What was private, Prue supposed, was to recall that moment of transition from her life alone to her life with Ben. Of course she had felt herself joined to him a long time already, and there was no real separating their marriage from their friendship from their collaboration on the bridge. Neither was there any way to mark out her love for him from the fruit of it, which was the very person to whom she wrote. Yet she wanted to draw a curtain around them that evening, and keep for herself the way the bed-ropes had creaked when Ben sat down to remove his shoes, and how they had both burst out laughing at what her sisters would think. Perhaps she simply wanted to remember what it was like in those last moments before their hopes began to sour into disappointments. And she did not know why it was so difficult to tell her daughter this, except that Recompense's prospects looked so hopeful still. There is nothing the young like to hear less, she thought, than that those who are old and disillusioned
were once as optimistic as they; there is nothing they believe less than that they themselves should someday face those same hardships, or others like them.
She was dramatizing, she knew. Recompense may not have been a particularly reflective person, but she was compassionate, and she seemed to know her parents, not simply to love them blindly. This, Prue reasoned, was precisely the reason her daughter would not fault her for this lacuna in the narrative. She drew the curtain closed across her wedding night, and signed her letter with love.
“But I would have liked to hear the story,” Recompense told Jonas in bed the evening she received it. A few weeks previously he had noticed her mother's letters in her workbasket, and she had confessed the correspondence, and conveyed to him the entire long history. She had blushed the whole time, as she had been unable to account for her behavior in hiding the letters from him. Certainly he had listened with interest and respect when she had told him the tale; certainly the letters contained nothing of which she should be ashamed.
“Why should you want to hear it?” he asked, and, gritting his teeth together, shook his head as if he had a chill. “There is nothing I wish less to envision than how my parents fared on their wedding night. The less I know, the better.”
“I understand,” Recompense said. His parents were more staid than hers; she did not wonder he had no interest in imagining their youth, as they did not appear ever to have had one. She pulled the covers up around her shoulders, and the baby did a flip in her belly, as it always did when she settled down for the night. “Still, I can't help wondering what she might have told me.”

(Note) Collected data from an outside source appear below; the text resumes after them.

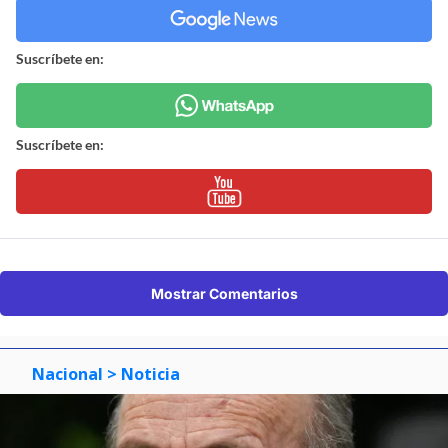
Suscríbete en:
Suscríbete en:
Mostrar Comentarios
Nacional
> Noticia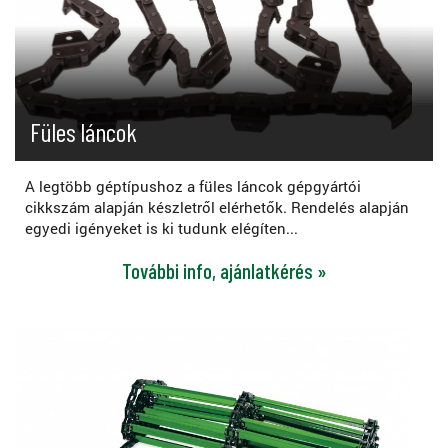
Füles láncok
A legtöbb géptípushoz a füles láncok gépgyártói
cikkszám alapján készletről elérhetők. Rendelés alapján
egyedi igényeket is ki tudunk elégíten...
További info, ajánlatkérés »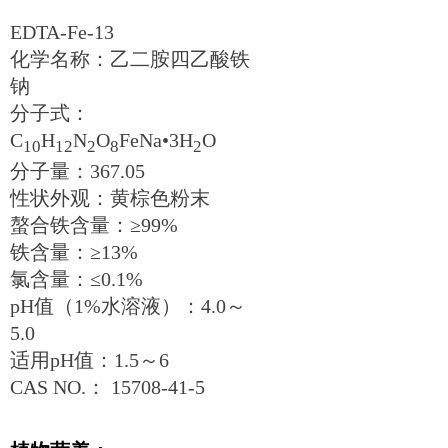
EDTA-Fe-13
化学名称：乙二胺四乙酸铁
钠
分子式：
C
H
N
O
FeNa•3H
O
10
12
2
8
2
分子量：367.05
性状外观：黄棕色粉末
螯合铁含量：≥99%
铁含量：≥13%
氯含量：≤0.1%
pH值（1%水溶液）：4.0～
5.0
适用pH值：1.5～6
CAS NO.： 15708-41-5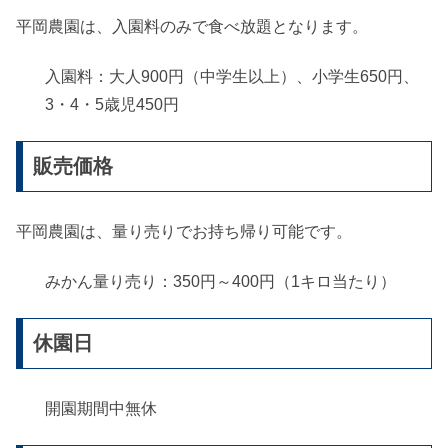
平岡農園は、入園料のみで食べ放題となります。
入園料：大人900円（中学生以上）、小学生650円、
3・4・5歳児450円
販売価格
平岡農園は、量り売りでお持ち帰り可能です。
みかん量り売り：350円～400円（1キロ当たり）
休園日
開園期間中無休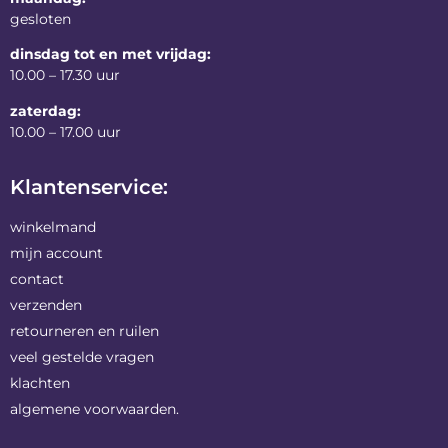
gesloten
dinsdag tot en met vrijdag:
10.00 – 17.30 uur
zaterdag:
10.00 – 17.00 uur
Klantenservice:
winkelmand
mijn account
contact
verzenden
retourneren en ruilen
veel gestelde vragen
klachten
algemene voorwaarden.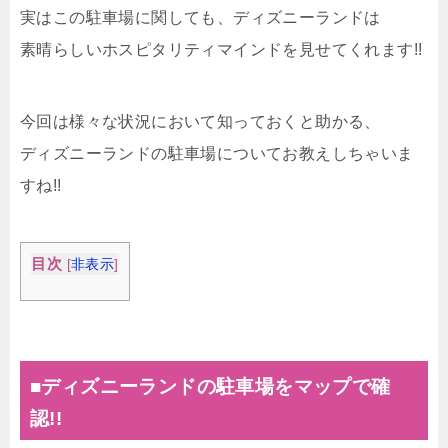
実はこの駐車場に関しても、ディズニーランドは
素晴らしいホスピタリティマインドを見せてくれます!!
今回は様々な状況において知っておくと助かる、
ディズニーランドの駐車場についてお教えしちゃいま
すね!!
目次
[
非表示
]
■ディズニーランドの駐車場をマップで確
認!!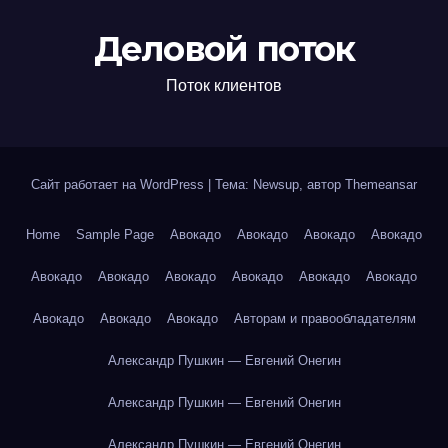
Деловой поток
Поток клиентов
Сайт работает на WordPress
|
Тема: Newsup, автор
Themeansar
Home
Sample Page
Авокадо
Авокадо
Авокадо
Авокадо
Авокадо
Авокадо
Авокадо
Авокадо
Авокадо
Авокадо
Авокадо
Авокадо
Авокадо
Авторам и правообладателям
Александр Пушкин — Евгений Онегин
Александр Пушкин — Евгений Онегин
Александр Пушкин — Евгений Онегин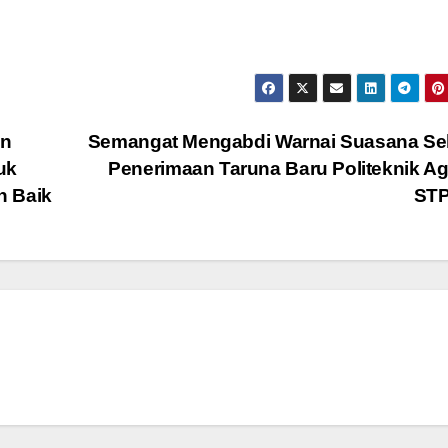
en
Semangat Mengabdi Warnai Suasana Sel
uk
Penerimaan Taruna Baru Politeknik Ag
h Baik
ST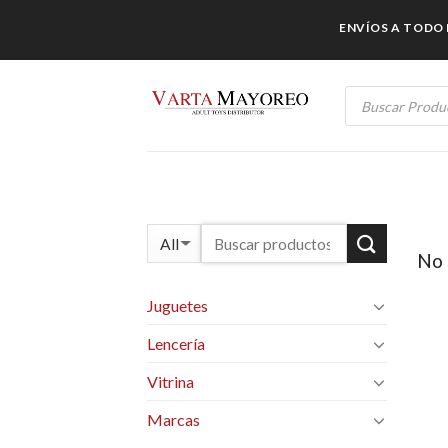
Skip
ENVÍOS A TODO M
to
content
Products
search
No 
Juguetes
Lencería
Vitrina
Marcas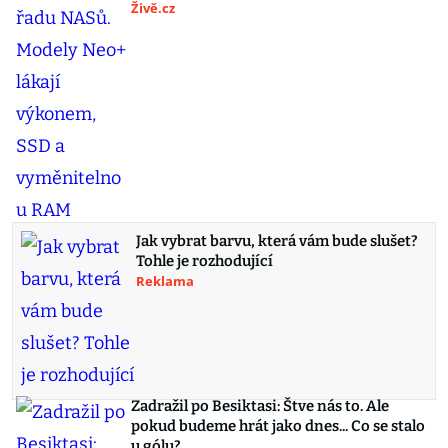
Živě.cz
Jak vybrat barvu, která vám bude slušet?
Tohle je rozhodující
Reklama
Zadražil po Besiktasi: Štve nás to. Ale
pokud budeme hrát jako dnes... Co se stalo
u gólu?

“You've a different constitution than have I,” he said, and curled up around her.
Recompense fell asleep that night imagining her parents in their youth. No portrait had ever been made of her father as a young man, but she could imagine his face from her cousin Israel's; her mother she had seen both in the painting in the countinghouse and in her own reflection. She could conjure up her parents on their wedding day vividly, even
down to that now tattered blue dress, which her mother still kept in her cupboard. Recompense knew both her parents had been buffeted by the life they'd led; so she was more pleased than she could articulate to see them, smooth-skinned and not yet disappointed, fumbling with the complicated hooks on that gown, the night of their marriage.